Comme l’édit des chrétiens n’accorde la liberté qu’à deux personnes, Brahim a
choisi Fatima et notre fils aîné, Aquil. Ils ont aussi emmené Humam, à la
demande expresse de Fatima. Peut-être qu’un bébé de si peu de mois ne sera pas
pris en compte.
    — Fatima… Fatima est partie avec lui ?
    — Elle a dû obéir, mon fils. Brahim…
    — Et Musa ? l’interrompit-il.
    Il ne voulait pas connaître de détails supplémentaires.
    — Dans la tente d’à côté. C’était la seule où nous
avions le droit de…
    — Suivons-les ! ordonna-t-il en la coupant une
fois encore.
    Le jour se levait. Ils trouvèrent un troupeau de mules à
quelques mètres de la tente et Hernando décida de prendre l’une d’elles pour sa
mère. Le muletier, un Maure déjà vieux, se réveilla en sentant de l’agitation
parmi ses bêtes. Hernando le menaça de l’épée puis lui laissa la vie sauve et
le força à les accompagner sur une partie du trajet afin qu’il ne puisse
dénoncer leur fuite. Enfin, lorsqu’ils furent suffisamment loin, il le remit en
liberté.

 
22.
    Hernando, Aisha et Musa mirent deux jours pour parcourir la
distance qui les séparait de Padul, où se trouvait le camp de don Juan
d’Autriche. Pendant le trajet, ils rejoignirent des centaines de Maures qui
venaient se rendre. Le prince avait exigé que tous ceux qui transitaient par
les Alpujarras dans ce but portent une croix blanche sur l’épaule droite.
Ainsi, de loin, on voyait de longues files de gens avancer sur de nombreux
chemins, comme des processions de grandes croix blanches tissées sur les vêtements
d’hommes, de femmes et d’enfants qui traînaient les pieds en silence, abattus,
épuisés, affamés et malades, ayant perdu l’illusion fugace d’avoir retrouvé
leur culture, leur terre… et leur Dieu. Tous connaissaient leur destin :
l’exode dans les différents royaumes du monarque chrétien, loin de Grenade,
comme cela s’était passé pour les Maures de l’Albaicín et de la vega.

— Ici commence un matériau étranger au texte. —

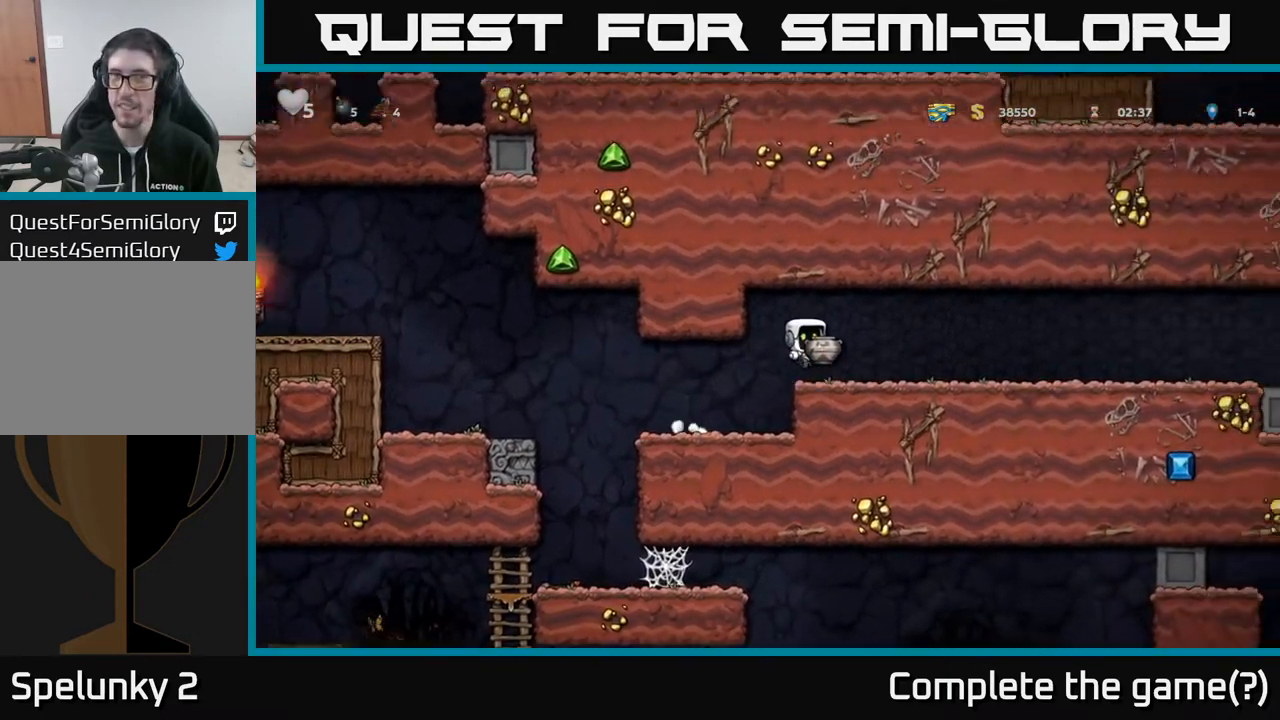
{"buttons": ["DPAD_RIGHT"], "left_stick": "center", "right_stick": "center", "events": [[233, "A", "down"], [300, "A", "up"]]}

    Ils se trouvaient dans les environs de Lanjarón lorsqu’il
commença à faire nuit. La lumière se mit à décliner et certains s’arrêtèrent
là, vite rejoints par d’autres. Il n’y eut ni cris de joie, ni fête, ni
danses ; on alluma peu de feux de camp et les gens se préparèrent à dormir
à la belle étoile. Les quelques provisions que chacun avait pu emporter dans sa
fuite constituèrent le seul repas. Personne n’appela à la prière.
    Hernando mâcha un morceau de pain, prit la mule et dit au
revoir à sa mère.
    — Où vas-tu ?
    — J’ai quelque chose à faire. Je reviendrai, mère,
tenta-t-il de la rassurer devant son regard préoccupé.